* _PAGE TEXT_:
_ _ _
GVGEN: Text-to-3D Generation with Volumetric Representation¶
Conference: ECCV 2024
arXiv: 2403.12957
Code: https://gvgen.github.io/
Area: 3D Vision
Keywords: Text-to-3D, 3D Gaussian, Volumetric Representation, Feed-forward Generation, Diffusion Model
TL;DR¶
Proposes GVGEN, the first framework to directly generate 3D Gaussians from text in a feed-forward manner. By organizing unordered Gaussians into a structured volumetric representation (GaussianVolume) and designing a coarse-to-fine generation pipeline (generating geometric volumes first and then predicting Gaussian attributes), text-to-3D generation is completed in approximately 7 seconds.
Background & Motivation¶
Background: Text-to-3D generation is a popular direction in computer graphics and is categorized into two main groups: - Optimization-based methods (e.g., DreamFusion/SDS): Good quality but takes hours, exhibiting the Janus problem. - Feed-forward methods (e.g., Shap-E): Fast but limited in quality, often adopting an indirect text → 2D → 3D route.
Limitations of Prior Work: - Optimization methods have excessively high time costs (hour-level) and suffer from multi-face (Janus) / over-saturation issues. - In feed-forward methods, directly generating 3D Gaussians is almost unexplored because Gaussian points are unordered and high-dimensional. - Point-cloud diffusion/generation methods are difficult to scale to high-dimensional Gaussian attributes. - Methods using multi-view intermediate steps suffer from resolution loss and lack sufficient semantic understanding for complex prompts.
Key Challenge: 3D Gaussian points are inherently unstructured, making them difficult to handle directly with existing generative networks; meanwhile, Gaussian attributes are high-dimensional, making direct distribution learning difficult.
Goal: Design a method that can organize unordered 3D Gaussians into structured representations, and achieve direct feed-forward 3D Gaussian generation from text.
Key Insight: Organize Gaussians into a fixed number of volumetric grids (GaussianVolume), simplifying generation via a two-stage (geometry → attribute) coarse-to-fine pipeline.
Core Idea: Structuring unordered Gaussians into volumetric grids + Candidate Pool Strategy (CPS) to maintain a fixed count + diffusing geometry first, then predicting attributes with 3D U-Net.
_ _ _
* _SHORT EXERCISE 1_:
Translate this sentence from the GVGEN summary into Spanish: "3D Gaussian points are inherently unstructured, making them difficult to handle directly with existing generative networks; meanwhile, Gaussian attributes are high-dimensional, making direct distribution learning difficult."
* _SHORT EXERCISE 2_:
Answer these questions from the GVGEN summary:
(a) At which conference was the work presented?
(b) About how long does GVGEN take to complete text-to-3D generation?
(c) What does the abbreviation CPS stand for?
* _SHORT EXERCISE 3_:
Write the next part of the GVGEN summary, picking up after its final line.
_ _ _
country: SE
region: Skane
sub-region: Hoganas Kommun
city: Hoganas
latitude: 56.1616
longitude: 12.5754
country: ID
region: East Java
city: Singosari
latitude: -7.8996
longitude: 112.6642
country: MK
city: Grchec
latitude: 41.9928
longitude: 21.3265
_ _ _
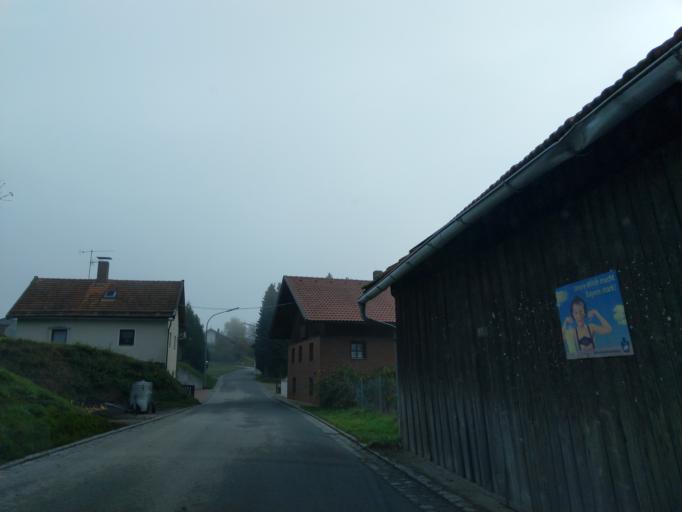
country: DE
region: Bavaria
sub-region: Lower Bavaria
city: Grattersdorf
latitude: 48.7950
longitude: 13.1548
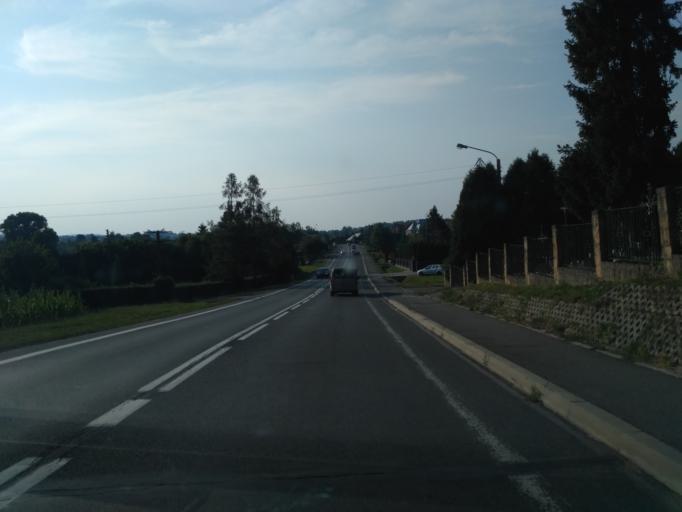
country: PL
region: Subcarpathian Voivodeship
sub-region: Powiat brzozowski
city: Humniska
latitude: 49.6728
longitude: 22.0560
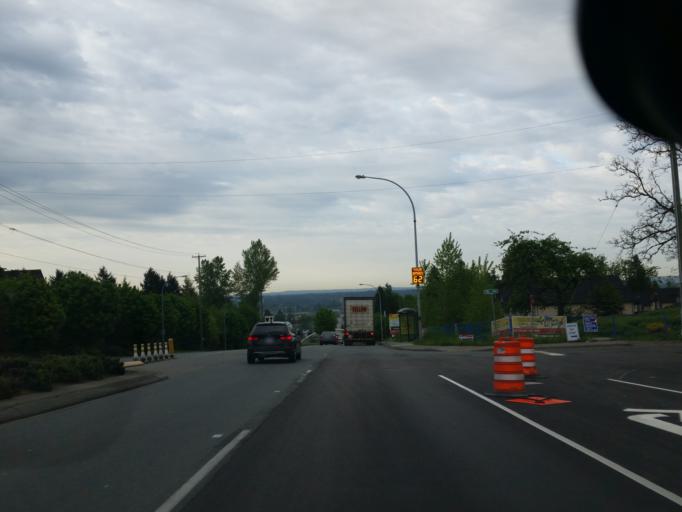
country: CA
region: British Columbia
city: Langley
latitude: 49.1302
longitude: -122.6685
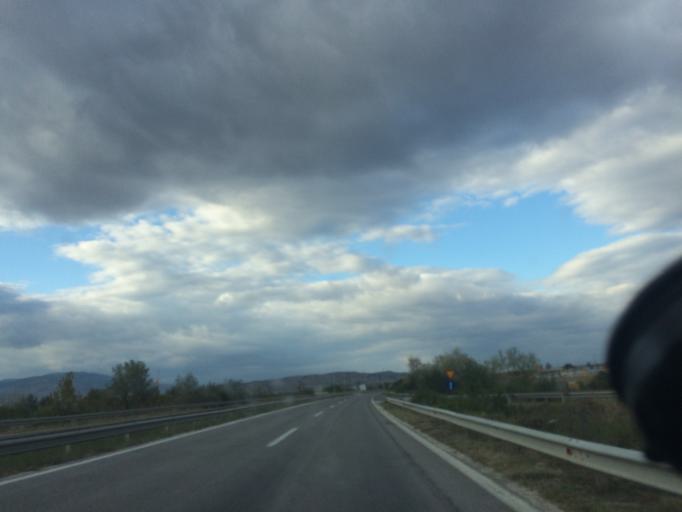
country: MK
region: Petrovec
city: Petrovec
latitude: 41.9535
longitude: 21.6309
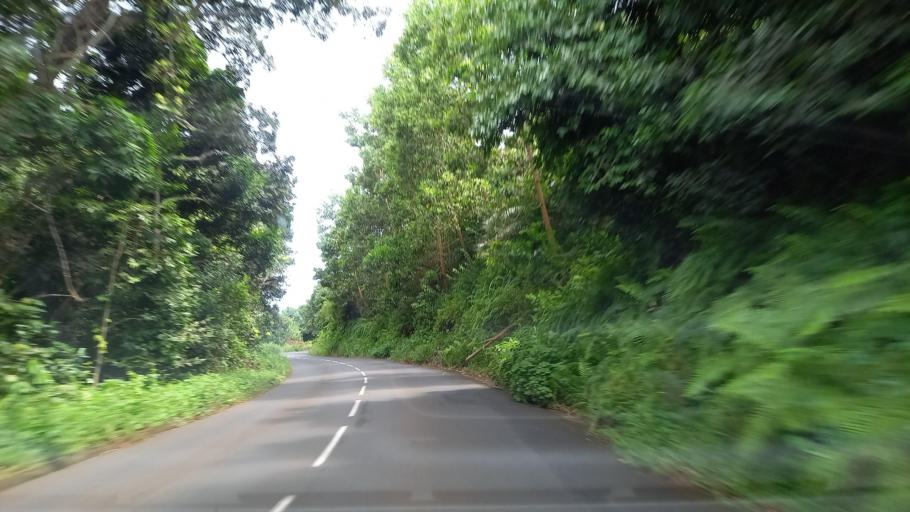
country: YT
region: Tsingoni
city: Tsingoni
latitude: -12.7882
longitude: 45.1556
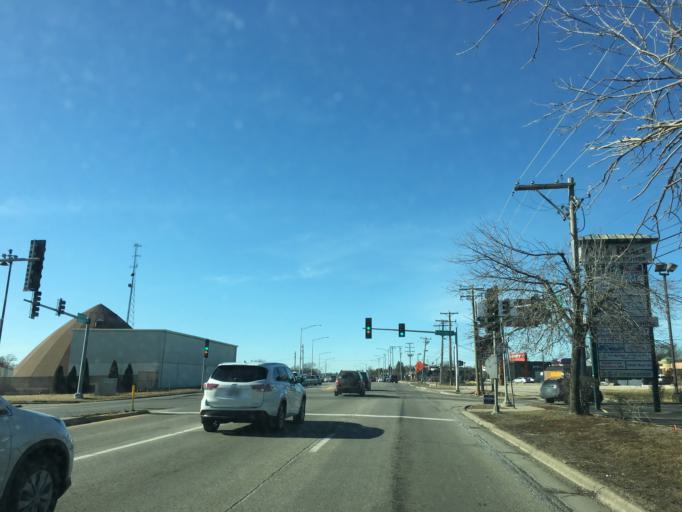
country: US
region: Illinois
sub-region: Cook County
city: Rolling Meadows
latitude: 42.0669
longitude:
_ _ _
* _EXERCISE OUTPUT 1_:
Los puntos gaussianos 3D son intrínsecamente no estructurados, lo que dificulta manejarlos directamente con las redes generativas existentes; al mismo tiempo, los atributos gaussianos son de alta dimensión, lo que dificulta el aprendizaje directo de la distribución.

* _EXERCISE OUTPUT 2_:
(a) ECCV 2024
(b) About 7 seconds
(c) Candidate Pool Strategy

* _EXERCISE OUTPUT 3_:
Method¶
Overall Architecture¶
GVGEN consists of two main stages:
Stage 1 — GaussianVolume Fitting (Data Preparation): Represents the unordered Gaussian points of each 3D object as a structured volume with a fixed resolution \(N^3\) (default \(N=32\), i.e., 32,768 Gaussian points), while extracting a Gaussian Distance Field (GDF) as a coarse geometric representation.
Stage 2 — Text-to-3D Generation (Generation): 1. A diffusion model generates the GDF (coarse geometric volume) according to the text. 2. A 3D U-Net predicts the complete GaussianVolume attributes based on the GDF and text.
Key Designs¶
-
GaussianVolume (Structured Gaussian Volume):
- Function: Organizes unordered 3D Gaussian points into a structured volume \(V \in \mathbb{R}^{C \times N \times N \times N}\)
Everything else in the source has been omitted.